There was also something deeply mystical about him. I learned to accept and grow comfortable with his silence. At times, he needed to ponder deeply something that was said. At first, I wanted the silence filled. But it just sat there, and so did we. I would come to love that silence – and appreciate his use of it as a pathway to a wisdom and perspicacity not easily attained without it.
As a teacher, he was brilliant and engaging. As a homilist, he was clever and funny and winsome. When as a Catholic seminarian you were obliged to attend mass every day, it would often grow monotonous hearing the same handful of priests cycle through their homilies week after week after week. The one exception was Fr. T. He was the one we all squirmed in our seats with anticipation waiting for and wanting to hear one more time.
But to a classmate, I think everyone of us would say that the time we enjoyed the most with Fr. T was when he would bring in his ragtime band and hold a concert for the whole school in the gym. He was the drummer. He would sit there with his white shirt, a red garter on the upper arm, his beret hung slightly over his brow, and bang away on the drums like a true rock star. We were all in awe of him.

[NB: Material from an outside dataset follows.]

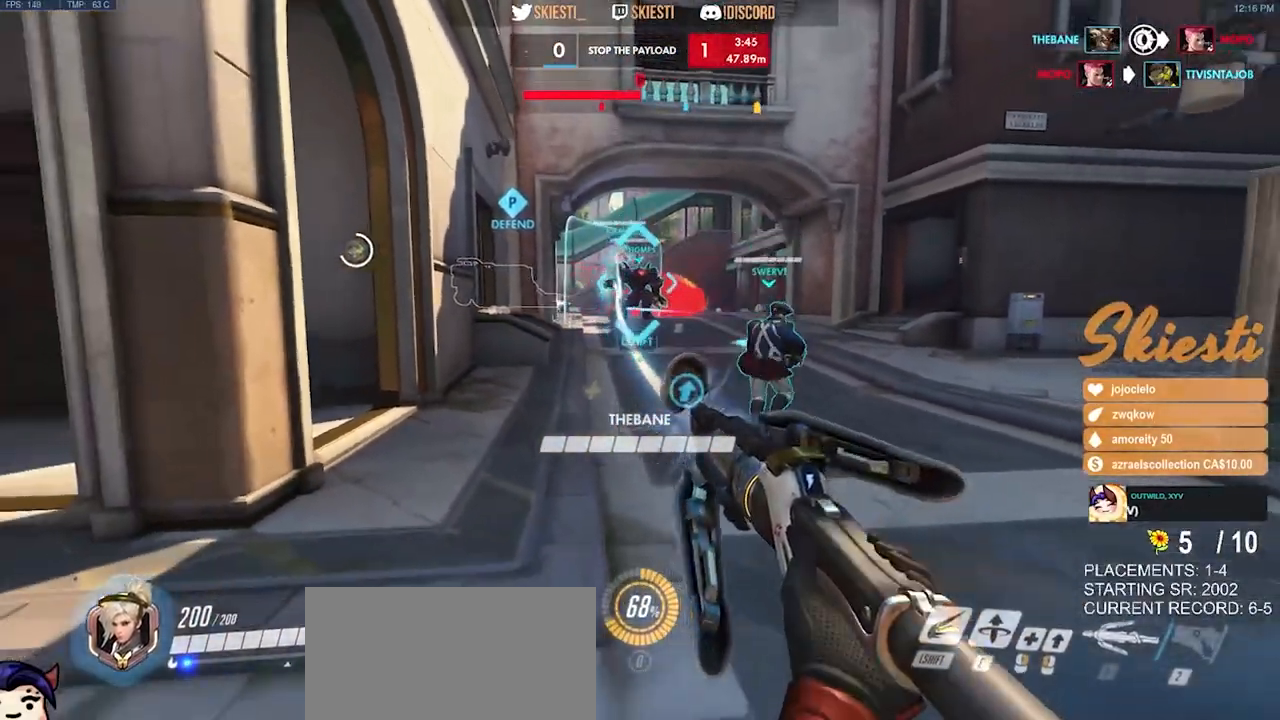
{"keys": ["a", "s"], "mouse": ["left"], "events": [[17, "shift", "down"], [267, "shift", "up"], [334, "a", "down"]]}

My dearest friend from the seminary days spent the last few years visiting Fr. T every week. He would send us reports of his slow walk through Alzheimer’s. Some days were better than others. During COVID, when visits to the retirement home from outsiders were forbidden, Chris would go and stand outside his window and just smile at him for a few minutes while Fr. T smiled back.
We got word three days ago that Fr. T went into hospice and would not live much longer. By this time, we who knew and loved him were praying for his time in his wilderness to end. His death will come as a blessing. We who knew and loved him will certainly grieve his death, but every one of us knows his best days are yet to come.
And so, for the one who early in my maturation into adulthood gave direction to my spirit, who accepted every question I faced with aplomb, who met every doubt I carried not with a need to resolve it but with a comfort and grace upon hearing it, who helped me accept myself only after facing the full truth about who I am – I pray for your sweet soul and a gentle passage into the heavenly realm where there will be no more sorrow and suffering. Thank you for every life you touched, every tear you wiped away, every story you heard and accepted, and every spirit you directed on this, our journey Into the Mystic.